Greek Cypriot officials hoped speeding up gas exploration would help them out of a financial hole. But in doing so, they have raised tensions with the Turkish Cypriots who want a joint approach and a share of the revenue.

Turks and Greeks, Israelis and their neighbors are all discovering potential reserves along their disputed borders.

In Washington and Brussels, there are fears that increasing strains between Cyprus and Turkey could lead to confrontation.

[. . .]

So far, some 200 billion cubic meters of natural gas worth $80 billion at current prices have been discovered in the Aphrodite gas field in Cypriot waters, although the figures still have to be audited.

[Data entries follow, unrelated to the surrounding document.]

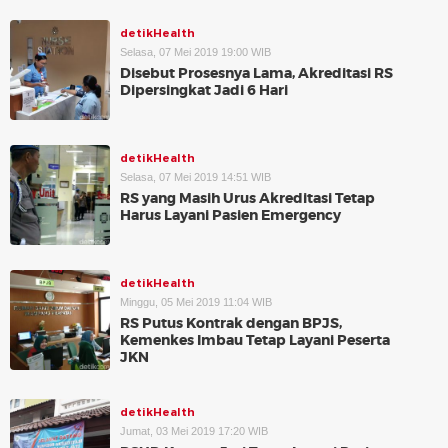
detikHealth
Selasa, 07 Mei 2019 19:00 WIB
Disebut Prosesnya Lama, Akreditasi RS
Dipersingkat Jadi 6 Hari
detikHealth
Selasa, 07 Mei 2019 14:51 WIB
RS yang Masih Urus Akreditasi Tetap
Harus Layani Pasien Emergency
detikHealth
Minggu, 05 Mei 2019 11:04 WIB
RS Putus Kontrak dengan BPJS,
Kemenkes Imbau Tetap Layani Peserta
JKN
detikHealth
Jumat, 03 Mei 2019 17:20 WIB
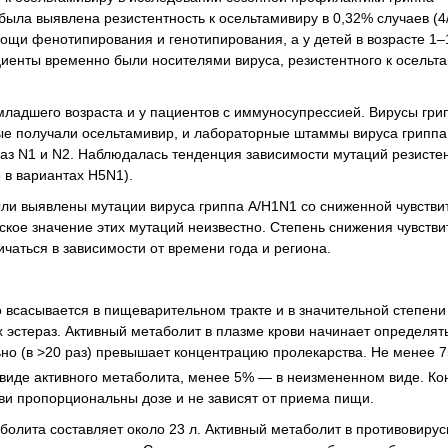
была выявлена резистентность к осельтамивиру в 0,32% случаев (4
ощи фенотипирования и генотипирования, а у детей в возрасте 1–
ациенты временно были носителями вируса, резистентного к осельт
младшего возраста и у пациентов с иммуносупрессией. Вирусы гри
рые получали осельтамивир, и лабораторные штаммы вируса гриппа
аз N1 и N2. Наблюдалась тенденция зависимости мутаций резистен
 в вариантах H5N1).
ыли выявлены мутации вируса гриппа А/H1N1 со сниженной чувстви
ское значение этих мутаций неизвестно. Степень снижения чувстви
чаться в зависимости от времени года и региона.
 всасывается в пищеварительном тракте и в значительной степени
эстераз. Активный метаболит в плазме крови начинает определять
ьно (в >20 раз) превышает концентрацию пролекарства. Не менее 
в виде активного метаболита, менее 5% — в неизмененном виде. К
ови пропорциональны дозе и не зависят от приема пищи.
болита составляет около 23 л. Активный метаболит в противовиру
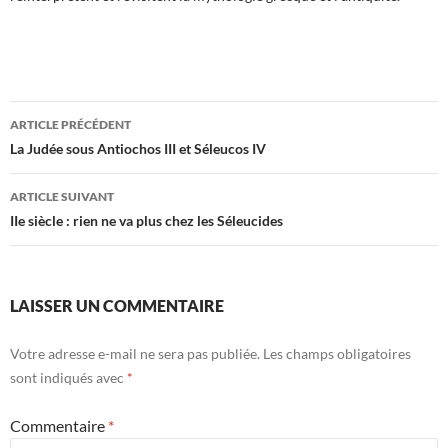
ARTICLE PRÉCÉDENT
La Judée sous Antiochos III et Séleucos IV
ARTICLE SUIVANT
IIe siècle : rien ne va plus chez les Séleucides
LAISSER UN COMMENTAIRE
Votre adresse e-mail ne sera pas publiée.
Les champs obligatoires
sont indiqués avec
*
Commentaire
*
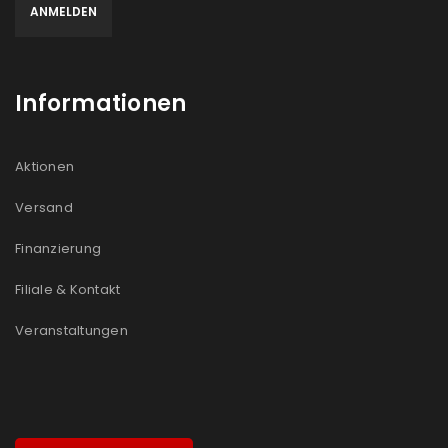
Informationen
Aktionen
Versand
Finanzierung
Filiale & Kontakt
Veranstaltungen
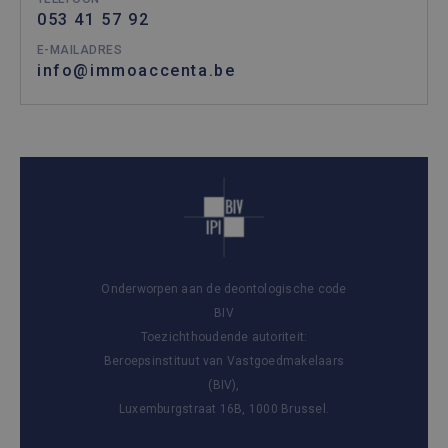
053 41 57 92
E-MAILADRES
info@immoaccenta.be
Onderworpen aan de deontologische code
BIV
Toezichthoudende autoriteit:
Beroepsinstituut van Vastgoedmakelaars
(BIV),
Luxemburgstraat 16B, 1000 Brussel.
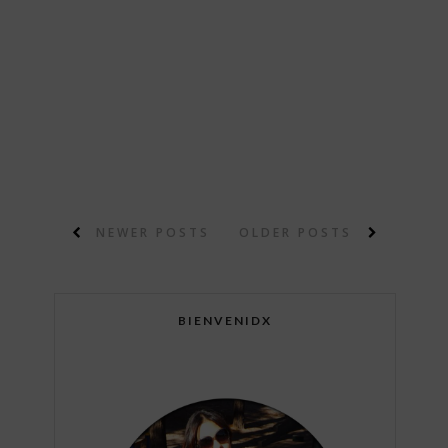
NEWER POSTS
OLDER POSTS
BIENVENIDX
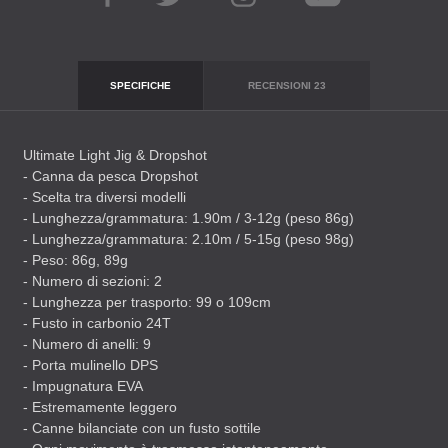
SPECIFICHE
RECENSIONI
23
Ultimate Light Jig & Dropshot
- Canna da pesca Dropshot
- Scelta tra diversi modelli
- Lunghezza/grammatura: 1.90m / 3-12g (peso 86g)
- Lunghezza/grammatura: 2.10m / 5-15g (peso 98g)
- Peso: 86g, 89g
- Numero di sezioni: 2
- Lunghezza per trasporto: 99 o 109cm
- Fusto in carbonio 24T
- Numero di anelli: 9
- Porta mulinello
DPS
- Impugnatura
EVA
- Estremamente leggero
- Canne bilanciate con un fusto sottile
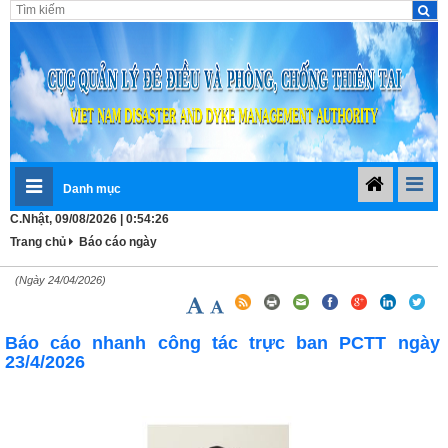
Danh mục
C.Nhật, 09/08/2026 | 0:54:26
Trang chủ
Báo cáo ngày
(Ngày 24/04/2026)
Báo cáo nhanh công tác trực ban PCTT ngày
23/4/2026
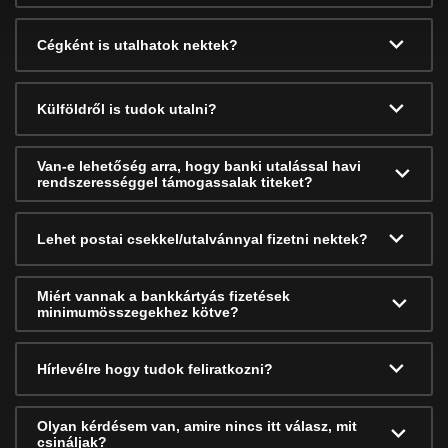
Cégként is utalhatok nektek?
Külföldről is tudok utalni?
Van-e lehetőség arra, hogy banki utalással havi
rendszerességgel támogassalak titeket?
Lehet postai csekkel/utalvánnyal fizetni nektek?
Miért vannak a bankkártyás fizetések
minimumösszegekhez kötve?
Hírlevélre hogy tudok feliratkozni?
Olyan kérdésem van, amire nincs itt válasz, mit
csináljak?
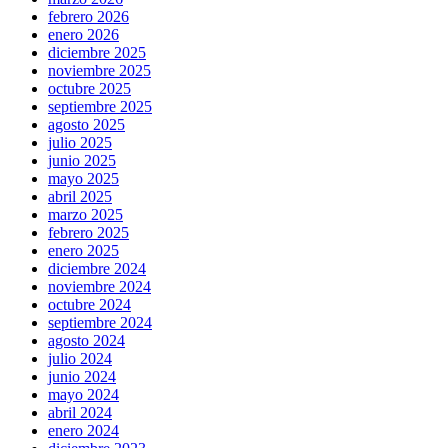
febrero 2026
enero 2026
diciembre 2025
noviembre 2025
octubre 2025
septiembre 2025
agosto 2025
julio 2025
junio 2025
mayo 2025
abril 2025
marzo 2025
febrero 2025
enero 2025
diciembre 2024
noviembre 2024
octubre 2024
septiembre 2024
agosto 2024
julio 2024
junio 2024
mayo 2024
abril 2024
enero 2024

That would be enough to cover around 40 percent of the European Union's annual gas consumption. Cyprus hopes to start exporting in 2018, but energy analysts say extracting the gas will prove more costly and slower than Nicosia thinks, and Cypriot supplies may run into a global glut, with shale gas plentiful by then in North America, Russia and even Europe.

[. . .]

Russia could certainly be attracted by access to Cypriot gas, tightening its grip on European supply.

A strategic relationship with Cyprus could make it harder for Western states to use the bases for any military action in Syria, and even offer the Kremlin an alternative Mediterranean port should ally Bashar al-Assad lose his civil war.

Whether such a deal would work as well for Cyprus, however, is another question. Barred from NATO by a Turkish veto, the island was officially "unaligned" during the Cold War but has shown little appetite to be a direct Russian satellite.

A bailout from Moscow might solve the immediate banking crisis but greater Russian sway over Cypriot banks could scare off their Russian clients. Many moved money to Cyprus precisely to avoid unreliable Russian banks, rapacious tax officials and the reach of the Russian state itself.